Have you faced any career challenges along the way and how did you overcome these?

In one of roles during my early days of my career, at a certain time I was making multiple errors in my deliverables, and it took me a while to understand what was going wrong. I consulted my mentor, who helped me to develop practice to say ’no’ more often.  I was in a hurry to take on more projects to grow quickly, but at the same it was hampering my creativity. I had an open discussion with my manager, looked at my bucket list and agreed on priority projects which created a win-win environment for everyone.

What has been your biggest career achievement to date?

If I had to single out one, it would be my PhD degree.

What one thing do you believe has been a major factor in you achieving success?    

Learn to unlearn.

What top tips would you give to an individual who is trying to excel in their career in technology?

Dream big, grow your network, have a mentor at every step of your career.
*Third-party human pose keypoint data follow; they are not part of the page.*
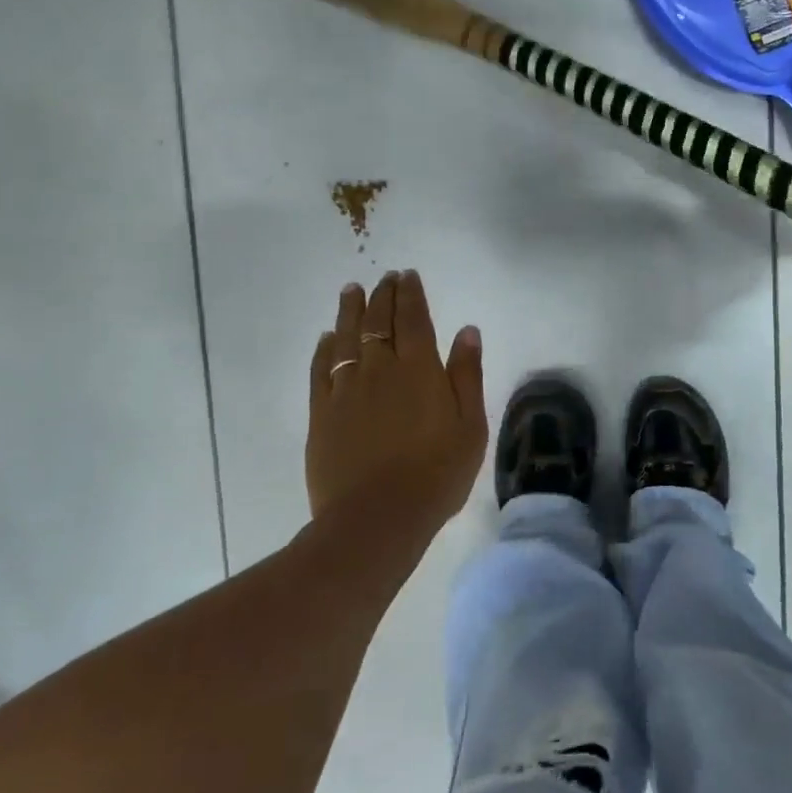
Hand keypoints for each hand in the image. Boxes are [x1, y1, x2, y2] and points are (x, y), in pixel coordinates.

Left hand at [306, 270, 487, 534]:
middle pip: (378, 322)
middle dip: (382, 295)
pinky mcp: (322, 413)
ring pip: (346, 338)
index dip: (410, 294)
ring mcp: (346, 390)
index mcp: (419, 369)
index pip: (413, 319)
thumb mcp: (470, 426)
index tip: (407, 276)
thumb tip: (466, 330)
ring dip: (350, 311)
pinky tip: (327, 338)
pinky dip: (325, 348)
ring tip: (352, 290)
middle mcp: (380, 369)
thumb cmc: (436, 474)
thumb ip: (467, 375)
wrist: (377, 517)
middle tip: (384, 277)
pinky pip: (321, 369)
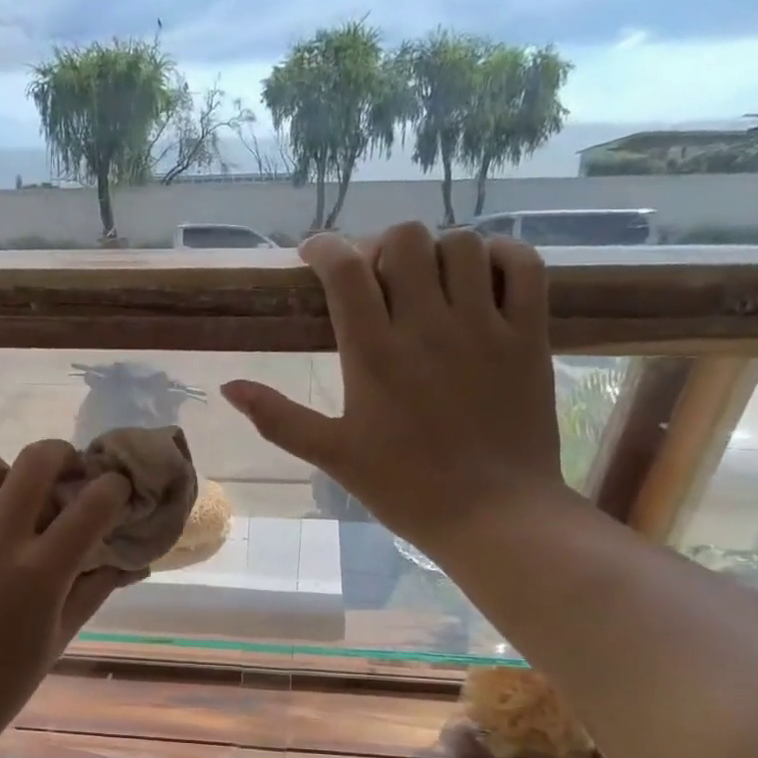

Humility and strong will is a solid combination. Don’t forget to pull up others to grow.

Do you believe there are still barriers for success for women working in tech, if so, how can these barriers be overcome?

The number of women reaching the boardroom has risen significantly in the last few years. Organisations have also begun to realise the benefit of inclusive growth.  Yes, I agree, there is gender gap in the technology sector, and there’s a big role to play for schools to promote STEM careers more to women. But there’s also the opportunity to use industry touch points to create interest in students at the early stages.

What do you think companies can do to support and progress the careers of women working in technology?

Coaching and mentoring sessions always play an important role.

There is currently only 17 per cent of women working in tech, if you could wave a magic wand, what is the one thing you would do to accelerate the pace of change for women in the industry?

School have the magic wand, where they can promote STEM subjects to girls at early stages of their career.

What resources do you recommend for women working in tech?

Start something even if it’s small, that’s the first step to success. Pick two technologies, and if they complement each other, that’s the cherry on the cake. Listen to webinars, do projects, engage in short courses to open up your horizons. Networking is the key, so join in with meetups and hackathons.